How might AI reduce cognitive load and increase decision confidence in complex, high-stakes operational environments?
Problem Framing
Geotab’s maintenance workflows generated high volumes of raw data, but insights were fragmented and required manual interpretation. Users were forced to scan reports and dashboards to extract operational meaning, which slowed decision-making and increased risk.
The challenge was translating complex system output into clear, actionable signals without compromising transparency or control:
- AI should augment operational judgment
- Insights must appear in-context within existing workflow
- Trust required progressive disclosure
My process was grounded in systems thinking and strategic alignment. I was driven by user empathy, collaboration, and innovation.

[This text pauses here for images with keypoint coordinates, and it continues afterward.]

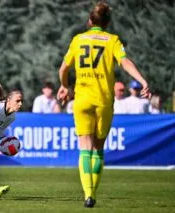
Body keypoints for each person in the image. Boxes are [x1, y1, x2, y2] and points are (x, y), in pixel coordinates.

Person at [56, 1, 151, 208]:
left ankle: (88, 194)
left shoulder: (78, 40)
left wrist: (65, 87)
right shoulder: (112, 40)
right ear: (107, 23)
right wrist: (143, 81)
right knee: (98, 149)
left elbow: (63, 69)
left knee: (84, 148)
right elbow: (125, 62)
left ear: (90, 21)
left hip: (82, 100)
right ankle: (94, 193)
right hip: (104, 101)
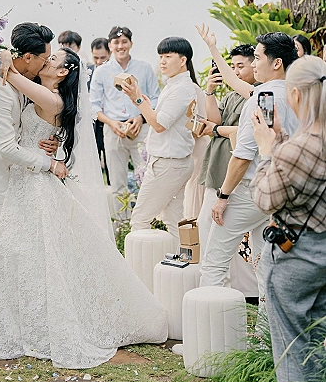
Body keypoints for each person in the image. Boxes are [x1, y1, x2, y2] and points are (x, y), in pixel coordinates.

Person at [0, 47, 168, 367]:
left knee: (41, 254)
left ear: (63, 73)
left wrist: (0, 57)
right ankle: (29, 321)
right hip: (26, 180)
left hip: (36, 183)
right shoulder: (45, 93)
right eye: (45, 58)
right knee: (30, 254)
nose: (46, 62)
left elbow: (11, 74)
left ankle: (45, 322)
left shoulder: (52, 99)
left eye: (52, 60)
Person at [251, 55, 326, 382]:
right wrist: (280, 140)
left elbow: (266, 197)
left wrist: (267, 151)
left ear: (295, 95)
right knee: (317, 340)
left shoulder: (303, 146)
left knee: (293, 348)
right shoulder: (306, 142)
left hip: (297, 255)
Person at [200, 33, 298, 296]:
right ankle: (267, 334)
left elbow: (244, 154)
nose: (253, 64)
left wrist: (223, 196)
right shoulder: (297, 94)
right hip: (281, 194)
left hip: (250, 192)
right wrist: (212, 47)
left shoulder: (262, 97)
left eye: (256, 57)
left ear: (276, 63)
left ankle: (209, 334)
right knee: (265, 266)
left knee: (214, 263)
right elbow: (233, 81)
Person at [0, 23, 66, 263]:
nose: (46, 63)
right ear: (28, 57)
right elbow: (7, 148)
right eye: (44, 58)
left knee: (12, 255)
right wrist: (49, 164)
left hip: (13, 180)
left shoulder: (21, 79)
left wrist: (52, 142)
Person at [122, 37, 199, 250]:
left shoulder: (182, 88)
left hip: (169, 164)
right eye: (161, 57)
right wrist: (139, 98)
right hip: (175, 162)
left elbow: (159, 125)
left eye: (168, 56)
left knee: (140, 219)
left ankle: (139, 272)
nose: (162, 61)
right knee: (174, 221)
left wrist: (137, 100)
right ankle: (186, 265)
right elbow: (160, 118)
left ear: (183, 60)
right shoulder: (175, 84)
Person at [197, 44, 258, 293]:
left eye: (240, 66)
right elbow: (217, 119)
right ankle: (228, 292)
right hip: (220, 165)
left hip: (236, 176)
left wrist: (214, 130)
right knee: (209, 230)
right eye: (232, 67)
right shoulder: (233, 95)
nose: (235, 72)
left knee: (229, 243)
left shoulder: (256, 98)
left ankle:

Decision Quality Under Ambiguity
Rather than prioritizing immediate automation, I anchored designs in progressive disclosure—surfacing summaries first, then enabling deeper inspection of underlying data. This reduced cognitive load while preserving user trust in system-generated insights.
Outcomes & Impact
By embedding AI-generated summaries directly within operational workflows, we shifted the product from passive data reporting to proactive decision support.
This resulted in:
- Reduced time-to-insight for fleet and safety managers
- Higher engagement with AI-assisted features
- Clearer operational accountability through contextualization
- A reusable AI integration model adopted across adjacent features
More importantly, this project established an architectural foundation for AI augmentation across the platform — ensuring future automation capabilities could scale without compromising transparency or user trust.